- **Article**:
________
A Rational Approach to Fitting Real Estate into Your Financial Life
How homeownership and investing fit together
Confesstime.
Stocks are not the asset class with the highest risk-adjusted returns. That honor belongs to real estate—or so it seems.
That was the finding of a 2017 paper titled “The Rate of Return on Everything, 1870–2015,” written by researchers from the Federal Reserve Bank of San Francisco1. Over the 130-year sample, they found the global stock market provided real returns of 6.89% per year compared to 7.05% for global real estate. Not only did real estate provide better returns, it did so with significantly less volatility.
Global real estate has provided superior returns, and the ride has been significantly less bumpy.
That makes real estate sound like a slam-dunk investment, but the reality becomes complicated when you start to look at the important caveats of the findings of the Federal Reserve paper.
Let’s dive into those complications and caveats and explore how real estate fits into a portfolio.
Homeownership vs. real estate investing
The first and most important complication we must address when discussing investing in real estate is “What does investing in real estate mean to you?”
There are two very different ways people invest in real estate.
Owning a home
Buying investment properties
Homeownership as an investment
The most important caveat you need to know is that 7.05% annual return for real estate does not apply to owner-occupied housing.
There are two ways to make money in real estate.
Collecting rent.
The value of the property increases.
________
- **Provided information**:

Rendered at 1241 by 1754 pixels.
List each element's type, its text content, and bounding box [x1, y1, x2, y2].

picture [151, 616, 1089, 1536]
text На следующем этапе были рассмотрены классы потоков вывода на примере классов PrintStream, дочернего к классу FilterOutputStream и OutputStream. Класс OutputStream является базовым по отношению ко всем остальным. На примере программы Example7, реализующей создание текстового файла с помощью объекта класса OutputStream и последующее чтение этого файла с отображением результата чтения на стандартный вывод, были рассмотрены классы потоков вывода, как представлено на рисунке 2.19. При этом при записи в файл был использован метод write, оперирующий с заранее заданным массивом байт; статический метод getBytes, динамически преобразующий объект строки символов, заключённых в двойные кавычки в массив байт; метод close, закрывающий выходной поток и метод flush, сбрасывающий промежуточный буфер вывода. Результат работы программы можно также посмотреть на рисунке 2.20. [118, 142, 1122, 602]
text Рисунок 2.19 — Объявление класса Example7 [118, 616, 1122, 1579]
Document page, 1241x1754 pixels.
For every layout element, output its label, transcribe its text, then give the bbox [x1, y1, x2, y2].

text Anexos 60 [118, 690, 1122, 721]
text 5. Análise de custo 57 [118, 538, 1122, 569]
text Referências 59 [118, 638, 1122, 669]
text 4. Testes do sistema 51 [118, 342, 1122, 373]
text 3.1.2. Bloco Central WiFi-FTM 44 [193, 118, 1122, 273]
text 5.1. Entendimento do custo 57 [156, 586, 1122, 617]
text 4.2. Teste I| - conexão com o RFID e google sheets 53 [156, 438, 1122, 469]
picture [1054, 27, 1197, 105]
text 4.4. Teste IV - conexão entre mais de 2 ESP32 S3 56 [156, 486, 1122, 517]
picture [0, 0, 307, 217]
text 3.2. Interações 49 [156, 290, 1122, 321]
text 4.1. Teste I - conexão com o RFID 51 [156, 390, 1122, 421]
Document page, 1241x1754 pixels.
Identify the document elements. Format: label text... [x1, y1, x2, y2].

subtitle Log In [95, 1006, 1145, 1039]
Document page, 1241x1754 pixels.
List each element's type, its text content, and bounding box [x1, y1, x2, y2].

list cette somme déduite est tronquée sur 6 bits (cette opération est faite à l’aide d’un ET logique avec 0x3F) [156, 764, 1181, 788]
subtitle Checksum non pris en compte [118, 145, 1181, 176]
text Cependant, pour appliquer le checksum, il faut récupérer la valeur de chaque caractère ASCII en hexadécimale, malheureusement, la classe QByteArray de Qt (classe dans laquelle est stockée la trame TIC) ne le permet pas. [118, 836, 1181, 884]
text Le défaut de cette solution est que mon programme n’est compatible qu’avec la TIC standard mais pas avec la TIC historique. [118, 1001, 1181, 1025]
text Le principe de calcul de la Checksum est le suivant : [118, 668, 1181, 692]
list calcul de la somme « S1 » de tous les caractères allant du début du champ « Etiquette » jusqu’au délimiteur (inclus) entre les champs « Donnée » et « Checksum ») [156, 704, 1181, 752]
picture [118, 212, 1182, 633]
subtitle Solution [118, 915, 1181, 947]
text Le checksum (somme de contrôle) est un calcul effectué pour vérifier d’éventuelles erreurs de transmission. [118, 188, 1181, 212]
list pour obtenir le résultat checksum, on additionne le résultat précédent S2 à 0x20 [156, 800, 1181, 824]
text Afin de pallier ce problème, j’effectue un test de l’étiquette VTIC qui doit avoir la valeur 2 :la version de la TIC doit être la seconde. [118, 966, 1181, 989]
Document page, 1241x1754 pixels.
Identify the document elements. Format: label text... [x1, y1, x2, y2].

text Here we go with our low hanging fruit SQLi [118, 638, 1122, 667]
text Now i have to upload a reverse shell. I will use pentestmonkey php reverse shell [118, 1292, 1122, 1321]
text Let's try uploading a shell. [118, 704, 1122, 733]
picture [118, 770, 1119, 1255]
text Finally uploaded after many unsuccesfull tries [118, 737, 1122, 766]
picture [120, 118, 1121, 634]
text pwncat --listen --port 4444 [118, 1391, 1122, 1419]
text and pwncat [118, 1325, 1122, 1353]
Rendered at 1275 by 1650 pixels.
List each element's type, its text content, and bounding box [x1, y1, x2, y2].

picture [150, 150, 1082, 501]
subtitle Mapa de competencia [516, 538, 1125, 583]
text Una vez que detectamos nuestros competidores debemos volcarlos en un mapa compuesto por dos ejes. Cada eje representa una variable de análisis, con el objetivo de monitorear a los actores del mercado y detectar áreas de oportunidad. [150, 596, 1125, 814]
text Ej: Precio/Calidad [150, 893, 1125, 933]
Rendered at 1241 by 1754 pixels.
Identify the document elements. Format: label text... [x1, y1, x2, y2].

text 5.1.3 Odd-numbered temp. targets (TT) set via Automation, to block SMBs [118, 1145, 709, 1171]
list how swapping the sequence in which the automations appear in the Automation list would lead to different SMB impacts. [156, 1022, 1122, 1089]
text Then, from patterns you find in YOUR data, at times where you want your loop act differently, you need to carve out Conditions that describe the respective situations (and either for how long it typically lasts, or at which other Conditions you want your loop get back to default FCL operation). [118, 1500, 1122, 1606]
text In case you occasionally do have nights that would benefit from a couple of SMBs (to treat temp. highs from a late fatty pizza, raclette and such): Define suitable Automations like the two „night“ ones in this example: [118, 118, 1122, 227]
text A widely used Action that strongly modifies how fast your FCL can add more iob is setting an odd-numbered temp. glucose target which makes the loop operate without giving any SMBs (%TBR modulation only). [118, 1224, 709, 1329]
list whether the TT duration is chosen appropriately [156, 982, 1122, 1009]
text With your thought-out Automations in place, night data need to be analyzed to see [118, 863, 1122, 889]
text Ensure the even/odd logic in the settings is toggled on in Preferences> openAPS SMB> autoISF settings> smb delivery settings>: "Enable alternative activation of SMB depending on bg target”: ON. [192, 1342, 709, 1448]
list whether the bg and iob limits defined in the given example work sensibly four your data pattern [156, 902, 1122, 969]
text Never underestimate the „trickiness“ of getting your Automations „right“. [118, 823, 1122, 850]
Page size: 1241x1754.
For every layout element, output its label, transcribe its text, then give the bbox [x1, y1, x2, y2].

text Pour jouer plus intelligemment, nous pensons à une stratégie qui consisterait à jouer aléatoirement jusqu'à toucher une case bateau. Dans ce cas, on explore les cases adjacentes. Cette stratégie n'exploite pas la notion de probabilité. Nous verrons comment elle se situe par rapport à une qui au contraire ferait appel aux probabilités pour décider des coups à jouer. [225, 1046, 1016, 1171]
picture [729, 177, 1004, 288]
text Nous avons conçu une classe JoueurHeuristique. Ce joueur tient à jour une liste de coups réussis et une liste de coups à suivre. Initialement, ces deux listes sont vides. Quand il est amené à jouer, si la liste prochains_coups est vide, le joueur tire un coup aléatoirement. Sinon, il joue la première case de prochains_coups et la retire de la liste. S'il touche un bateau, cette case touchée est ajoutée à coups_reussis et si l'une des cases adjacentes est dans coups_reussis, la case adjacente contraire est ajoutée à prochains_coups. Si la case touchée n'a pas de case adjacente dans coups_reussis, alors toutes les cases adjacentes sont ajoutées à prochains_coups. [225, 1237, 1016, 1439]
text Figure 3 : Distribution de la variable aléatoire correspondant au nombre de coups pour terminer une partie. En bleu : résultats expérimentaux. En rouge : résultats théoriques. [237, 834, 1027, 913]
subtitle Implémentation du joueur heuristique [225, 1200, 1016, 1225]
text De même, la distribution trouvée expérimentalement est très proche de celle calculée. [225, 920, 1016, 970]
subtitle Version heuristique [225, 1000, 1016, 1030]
________
- **Directions**: In the article on fitting real estate into your financial life, what real annual return did global real estate provide over the 130-year sample?

- **Solved exercise**: 7.05% per year